Multilingual computing is key to the future worldwide growth of the Internet, and Unicode and XML are significant building blocks upon which it will be built.
This tutorial shows you some of the basic principles involved in constructing a multilingual Web page in Unicode.
The tutorial focuses on a sample survey question in three languages, which is merely an example of what will be possible in future multilingual computing.
This tutorial is introductory. No prerequisite knowledge or experience is needed to understand the concepts presented here.
No additional hardware is needed for this tutorial. However, to view some of the files online, Unicode fonts must be loaded. See the Resources section for information on Unicode fonts if you don't already have one loaded. (Note: Many Unicode fonts are still incomplete or in development, so one particular font may not contain every character; however, for the purposes of this tutorial, the Unicode font you download should ideally contain all or most of the language characters used in our examples. (If yours does not, try downloading an additional Unicode font.) It may be necessary to change the encoding in the browser to Unicode (UTF-8). In Internet Explorer, do this by going to View > Encoding > Unicode (UTF-8).
To produce your own multilingual Web page in Unicode, you'll need some type of multilingual word processing software. One of the very best resources for assessing current Unicode-based software is Alan Wood's Unicode Resources (see Resources). To be most efficient, one should use multilingual software that: (1) uses a Unicode font that includes all of the languages desired; (2) saves the multiple languages for the multilingual Web page as an HTML file with UTF-8 (Unicode) encoding; and (3) allows for easy editing of the HTML file containing the Unicode hexadecimal equivalents of all of the different foreign language characters. The hexadecimal equivalents can be entered by hand if one has the time to look up all the necessary Unicode references, but this is a very cumbersome procedure. The software used to produce the examples in this tutorial supports more than a hundred languages.
ASCII - Acronym for the "American Standard Code for Information Interchange." As an assignment standard for English-based characters, ASCII is structured on the Latin character set, upon which English is based.
CGI - Protocol that stands for "Common Gateway Interface." The CGI protocol in this case is the mechanism and definition for how browsers communicate with servers. Perl is a programming language; a "Perl CGI script" is a script written in the Perl language which adheres to and uses the CGI protocol.
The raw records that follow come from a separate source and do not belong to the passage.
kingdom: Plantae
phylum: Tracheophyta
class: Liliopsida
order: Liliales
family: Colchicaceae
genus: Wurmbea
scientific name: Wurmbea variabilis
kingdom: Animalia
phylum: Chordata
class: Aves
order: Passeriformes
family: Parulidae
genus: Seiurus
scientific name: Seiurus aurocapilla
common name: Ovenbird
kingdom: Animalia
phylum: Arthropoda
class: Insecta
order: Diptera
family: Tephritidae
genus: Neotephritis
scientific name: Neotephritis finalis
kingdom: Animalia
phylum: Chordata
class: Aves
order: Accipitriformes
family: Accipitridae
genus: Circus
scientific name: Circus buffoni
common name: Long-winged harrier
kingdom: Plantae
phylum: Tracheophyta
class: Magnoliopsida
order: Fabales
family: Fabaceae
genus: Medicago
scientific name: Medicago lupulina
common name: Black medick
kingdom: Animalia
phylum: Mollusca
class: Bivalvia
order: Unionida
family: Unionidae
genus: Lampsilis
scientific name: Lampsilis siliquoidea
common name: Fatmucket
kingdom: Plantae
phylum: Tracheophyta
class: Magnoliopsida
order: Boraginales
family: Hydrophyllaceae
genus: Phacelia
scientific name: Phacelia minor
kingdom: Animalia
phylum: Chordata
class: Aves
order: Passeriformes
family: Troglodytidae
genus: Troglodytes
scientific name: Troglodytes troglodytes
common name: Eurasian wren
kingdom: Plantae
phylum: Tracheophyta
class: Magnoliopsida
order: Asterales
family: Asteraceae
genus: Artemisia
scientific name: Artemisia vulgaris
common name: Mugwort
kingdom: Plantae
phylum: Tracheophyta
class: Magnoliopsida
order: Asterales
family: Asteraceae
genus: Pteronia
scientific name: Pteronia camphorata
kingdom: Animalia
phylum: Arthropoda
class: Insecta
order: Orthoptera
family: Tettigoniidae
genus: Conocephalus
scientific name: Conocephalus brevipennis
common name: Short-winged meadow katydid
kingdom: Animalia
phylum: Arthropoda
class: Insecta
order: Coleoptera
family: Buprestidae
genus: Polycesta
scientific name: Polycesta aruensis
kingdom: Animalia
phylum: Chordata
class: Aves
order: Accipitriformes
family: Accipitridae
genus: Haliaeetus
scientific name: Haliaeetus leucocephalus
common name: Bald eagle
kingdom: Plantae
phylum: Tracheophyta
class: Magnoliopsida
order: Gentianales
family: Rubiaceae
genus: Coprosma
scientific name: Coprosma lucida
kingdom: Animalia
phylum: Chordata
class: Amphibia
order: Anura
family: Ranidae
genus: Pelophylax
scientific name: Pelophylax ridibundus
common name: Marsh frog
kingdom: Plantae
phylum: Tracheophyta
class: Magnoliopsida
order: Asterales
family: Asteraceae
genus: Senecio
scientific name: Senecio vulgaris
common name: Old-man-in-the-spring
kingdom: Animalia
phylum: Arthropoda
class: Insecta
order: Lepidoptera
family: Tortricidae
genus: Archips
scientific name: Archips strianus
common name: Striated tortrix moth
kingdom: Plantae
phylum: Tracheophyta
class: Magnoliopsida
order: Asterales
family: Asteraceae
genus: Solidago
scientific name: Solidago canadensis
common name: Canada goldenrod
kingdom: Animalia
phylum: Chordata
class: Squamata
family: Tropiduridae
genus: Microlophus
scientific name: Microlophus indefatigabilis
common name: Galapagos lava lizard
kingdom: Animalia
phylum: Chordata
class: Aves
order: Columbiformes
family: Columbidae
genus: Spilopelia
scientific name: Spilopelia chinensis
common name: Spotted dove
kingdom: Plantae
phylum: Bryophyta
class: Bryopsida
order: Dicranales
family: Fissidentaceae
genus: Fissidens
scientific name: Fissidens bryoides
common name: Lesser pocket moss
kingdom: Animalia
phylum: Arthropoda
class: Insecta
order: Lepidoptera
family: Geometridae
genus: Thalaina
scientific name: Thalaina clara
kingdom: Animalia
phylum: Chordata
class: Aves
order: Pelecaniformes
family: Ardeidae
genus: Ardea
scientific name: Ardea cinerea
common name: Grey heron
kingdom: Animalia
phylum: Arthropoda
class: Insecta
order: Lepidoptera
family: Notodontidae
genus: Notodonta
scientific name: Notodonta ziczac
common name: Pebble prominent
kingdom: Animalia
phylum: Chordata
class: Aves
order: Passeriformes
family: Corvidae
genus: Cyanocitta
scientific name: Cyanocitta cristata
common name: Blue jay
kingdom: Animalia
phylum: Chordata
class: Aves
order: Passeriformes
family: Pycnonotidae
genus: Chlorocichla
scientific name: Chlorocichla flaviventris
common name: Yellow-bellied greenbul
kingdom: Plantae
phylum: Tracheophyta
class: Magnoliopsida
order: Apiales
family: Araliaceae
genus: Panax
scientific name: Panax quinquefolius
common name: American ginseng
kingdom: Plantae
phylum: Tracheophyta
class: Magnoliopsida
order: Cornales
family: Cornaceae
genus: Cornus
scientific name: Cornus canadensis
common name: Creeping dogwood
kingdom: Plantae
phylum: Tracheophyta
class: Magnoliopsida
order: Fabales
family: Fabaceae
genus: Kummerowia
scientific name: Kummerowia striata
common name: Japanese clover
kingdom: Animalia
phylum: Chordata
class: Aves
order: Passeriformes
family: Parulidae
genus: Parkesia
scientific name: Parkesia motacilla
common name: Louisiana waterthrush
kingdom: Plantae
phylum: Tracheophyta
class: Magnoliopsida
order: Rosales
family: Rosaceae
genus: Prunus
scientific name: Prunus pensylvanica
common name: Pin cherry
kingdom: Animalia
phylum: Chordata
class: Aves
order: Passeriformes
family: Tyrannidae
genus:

Unicode - Universal encoding standard for (eventually) all the characters and symbols used in all the languages of the world, past and present. It has merged with and is compatible with international standard ISO/IEC 10646. Unicode is a registered trademark of Unicode, Inc., and is in development by the Unicode Consortium. The latest version is 3.0 (released in early 2000). While currently still in development at about 50,000 characters, the Unicode standard will eventually be capable of displaying more than a million characters, enough to cover all the living and ancient languages in the world and all required scientific and mathematical and other types of symbols. A Unicode font is usually a subset of this larger standard and contains "glyphs." Glyphs are representations of characters within a particular font. For example, the English letter "D" can also be printed as D. These are different glyphs for the same character.
XML - eXtensible Markup Language (XML) is merely a markup language like HTML which uses some specific conventions but then allows for nearly limitless creativity and flexibility in the use of self-identified tags. This ability is a tremendous organizing principle which is largely lacking in HTML. XML allows for the creation of sub-languages and complexity but also easy retrieval and manipulation of the data thus organized.